On 1 October 2005, Ballinhassig won the championship following a 1-16 to 1-11 defeat of Aghada in the final. This was their first championship title in the grade.

Aghada's Trevor O'Keeffe was the championship's top scorer with 1-45.

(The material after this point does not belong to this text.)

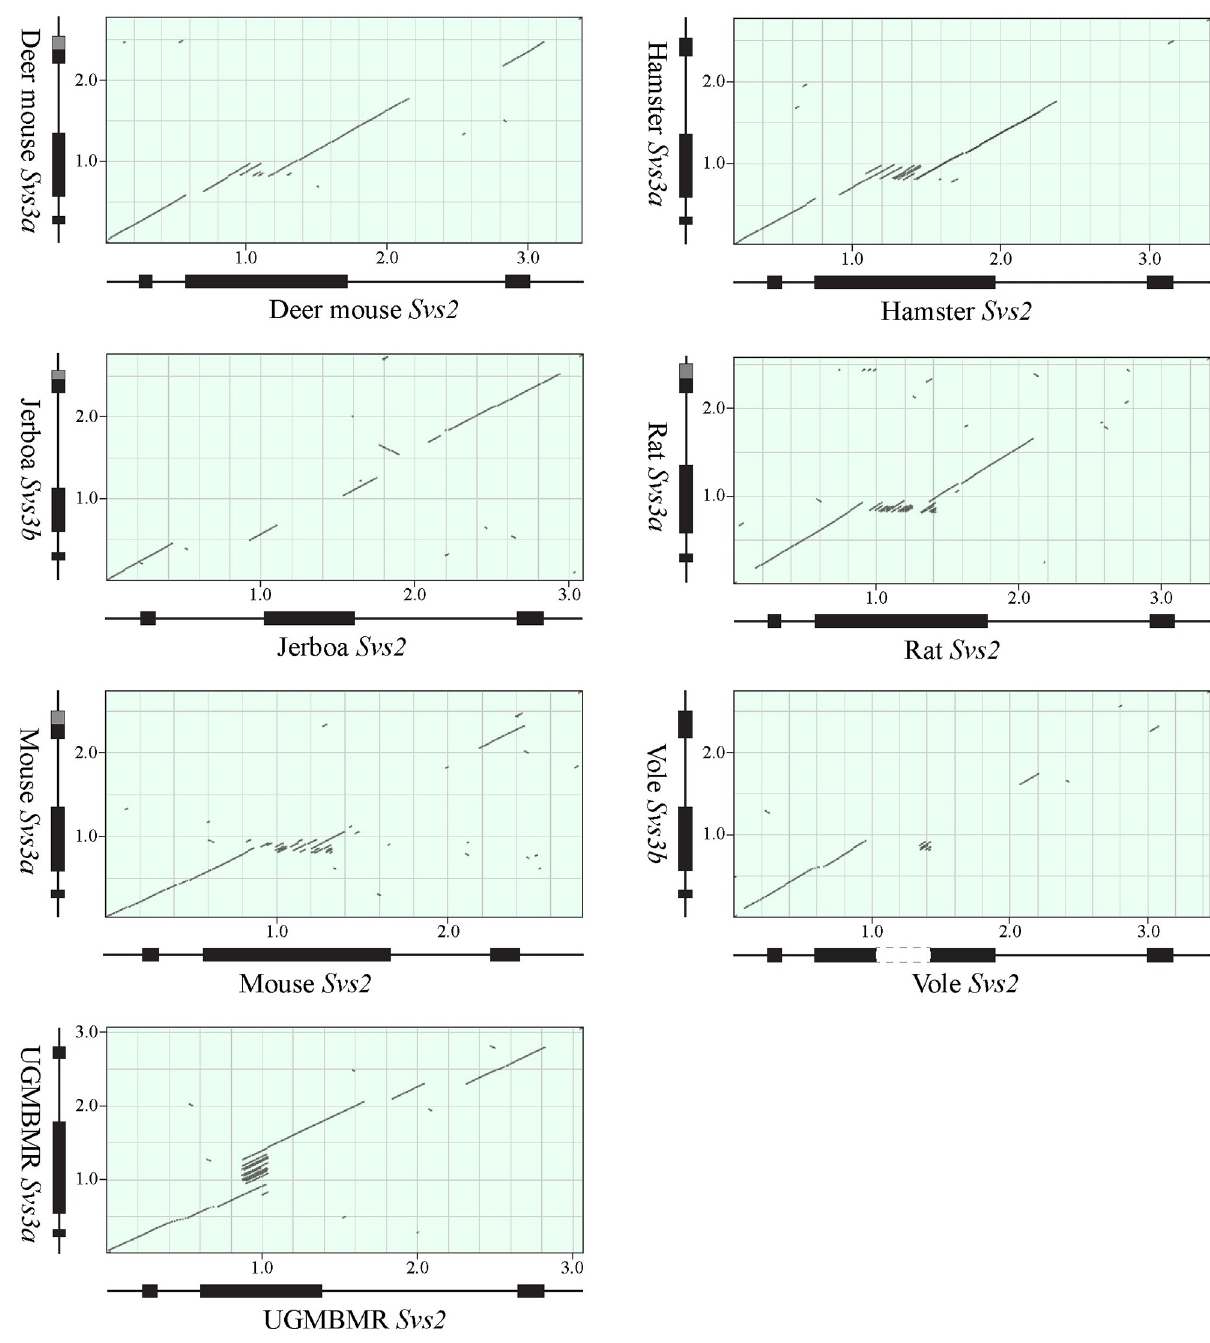
Fig 9. Homology of Svs2 and Svs3 in myomorph rodents. Dotplots were generated by aligning sequences with the computor program BLAST. The drawings diplayed under and to the right of the dotplots are scematic illustrations of the genes with exons shown as boxes. A gap in the genomic sequence of vole Svs2 is painted white. The dark grey parts in exon 3 of Svs3 depict that there are alternative poly-adenylation sites within the displayed gene or that Svs3a and Svs3b have different poly-adenylation sites. The numbers on the axis show distance in kb from the beginning of the aligned sequences. Note the tandem repeats in the central part of exon 2 in deer mouse, hamster, rat, and muse Svs2 , as well as the equally positioned repeats in UGMBMR Svs3 .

==Championship statistics==
===Top scorers===

- Top scorer overall

| Rank | Player | Club | Tally | Total | Matches | Average |
| 1 | Trevor O'Keeffe | Aghada | 1-45 | 48 | 6 | 8.00 |
| 2 | Pa Dineen | Mallow | 2-27 | 33 | 4 | 8.25 |
| 3 | Eoin Coleman | Youghal | 2-24 | 30 | 5 | 6.00 |
| 4 | Darren Dineen | Ballinhassig | 0-28 | 28 | 6 | 4.66 |
| 5 | Leigh Desmond | Youghal | 3-14 | 23 | 4 | 5.75 |
| Pa Cronin | Bishopstown | 0-23 | 23 | 4 | 5.75 |
| 6 | Fintan O'Leary | Ballinhassig | 2-16 | 22 | 6 | 3.66 |
| 7 | Fergal McCormack | Mallow | 1-18 | 21 | 4 | 5.25 |
| 8 | Neil Ronan | Ballyhea | 2-11 | 17 | 3 | 5.66 |
| 9 | Johnny Hurley | Blarney | 1-18 | 21 | 4 | 5.25 |

- Top scorers in a single game

| Rank | Player | Club | Tally | Total | Opposition |
| 1 | Neil Ronan | Ballyhea | 2-08 | 14 | Watergrasshill |
| 2 | Eoin O'Mahony | Carrigtwohill | 2-04 | 10 | Courcey Rovers |
| Pa Dineen | Mallow | 1-07 | 10 | Aghabullogue |
| Vincent Hurley | Courcey Rovers | 1-07 | 10 | Carrigtwohill |
| Johnny Hurley | Blarney | 1-07 | 10 | Ballinhassig |
| Leigh Desmond | Youghal | 1-07 | 10 | St. Finbarr's |
| Trevor O'Keeffe | Aghada | 1-07 | 10 | Youghal |
| Darren Dineen | Ballinhassig | 0-10 | 10 | Courcey Rovers |
| Trevor O'Keeffe | Aghada | 0-10 | 10 | Tracton |
| 3 | Maurice O'Sullivan | Ballyhea | 0-09 | 9 | Youghal |
| Eoin Coleman | Youghal | 0-09 | 9 | Aghada |
| Trevor O'Keeffe | Aghada | 0-09 | 9 | Ballinhassig |

===Miscellaneous===

- Ballinhassig's championship victory secured their promotion to the senior grade for the first time since 1976.
- Ballinhassig win their first Premier Intermediate title.